AB148 would require that all construction workers in the state undergo a 10-hour safety training course developed by the U.S. Labor Department’s Occupational Safety and Health Administration. Supervisors would be required to undergo 30 hours of training.

The bill would require Nevada OSHA to issue certification cards to workers who show proof they’ve received the training, and to cite and fine employers who are found to be allowing an uncertified worker on the project for longer than 60 days.

Experts say the classes — known as “OSHA 10” classes — can have a modest effect on construction sites when taught well. That’s been Perini’s experience, company representative Leslie Pittman testified to the committee.

The general contractor began requiring workers to attend the classes as part of the settlement with the building trades that stemmed from the CityCenter/Cosmopolitan walkout.
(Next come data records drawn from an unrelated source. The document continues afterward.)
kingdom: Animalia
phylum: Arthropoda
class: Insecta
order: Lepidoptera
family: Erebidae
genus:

Perini has trained more than 10,000 workers in the past six months, Pittman said.

“It has been Perini’s experience this training strengthens workplace safety by increasing worker knowledge and awareness of best safety practices,” Pittman said.

Nevada OSHA has raised concerns about the agency’s ability to carry out the enforcement requirements in the bill, given funding restrictions, and it has filed an amendment that would reduce its role in certifying workers.

Czehowski said at the hearing that he plans to work with others to “refine” the bill and emphasized his support for the concept.

“We think it will certainly help increase awareness of safety in state,” Czehowski said.